I started my own blog in 2011, largely because I needed a place to put all of my How I Met Your Mother thoughts. I don’t quite know what to do with myself now that all the questions will be answered. The nice part, though, is that we can say goodbye in a way that’s pretty unique. With most shows, the ending occurs in real time. We know what happens up to, say, 2014, and that’s it. But HIMYM’s universe continues through 2030 and beyond. In ten years, you don’t have to wonder if Marshall and Lily would still be together. We know that they are. We’ve seen their futures, and it makes us feel like we’ve seen our own futures. Maybe that’s the magic of it.

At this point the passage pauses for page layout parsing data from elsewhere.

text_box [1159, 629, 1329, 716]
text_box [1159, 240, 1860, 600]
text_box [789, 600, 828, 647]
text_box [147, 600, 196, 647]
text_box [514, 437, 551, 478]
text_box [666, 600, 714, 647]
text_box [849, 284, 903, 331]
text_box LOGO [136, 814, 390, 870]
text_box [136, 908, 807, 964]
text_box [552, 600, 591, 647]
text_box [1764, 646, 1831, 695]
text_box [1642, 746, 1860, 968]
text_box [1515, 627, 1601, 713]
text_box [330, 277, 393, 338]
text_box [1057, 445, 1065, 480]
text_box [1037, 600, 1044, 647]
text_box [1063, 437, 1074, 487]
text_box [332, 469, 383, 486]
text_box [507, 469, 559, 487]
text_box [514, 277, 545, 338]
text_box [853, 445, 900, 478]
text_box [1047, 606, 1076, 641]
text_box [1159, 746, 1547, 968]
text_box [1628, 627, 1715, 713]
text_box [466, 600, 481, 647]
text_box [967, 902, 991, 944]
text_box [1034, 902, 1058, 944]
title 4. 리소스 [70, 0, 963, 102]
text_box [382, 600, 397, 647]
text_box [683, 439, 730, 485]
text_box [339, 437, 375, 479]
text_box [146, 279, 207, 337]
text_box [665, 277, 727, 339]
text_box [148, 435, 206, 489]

Right now it’s Sunday night, and I don’t know how the show ends. I don’t know if it will be the perfect ending we all look back on happily, or a great disappointment. It doesn’t really matter. I will have plenty to say on it either way, but one episode can’t change what the show has been to me for nine years. Besides, it’s not goodbye – just see you later. The joy of syndication brings the gang back into my home every night, if I invite them, and it takes out the sting. Netflix and DVDs mean that I can visit them all whenever I want to. But their stories are ending, and it’s time for me to focus on my own story a little more. HIMYM has helped to shape me into the woman that I am now. That woman is pretty fricken’ awesome, and when the time is right, I will find the right one. When it happens, I will say a little thank you to Craig Thomas and Carter Bays. They taught me something that I couldn’t always find in real life – hope.

One thought on “Goodbye, Beautiful (I’m Not Ready For This)

  1. Corina, So many people found friendship in this show and with this show. I have enjoyed the games of hide and seek, where is Waldo (the Mother), but most of all the journey. Thank you for being a great guide on this trip.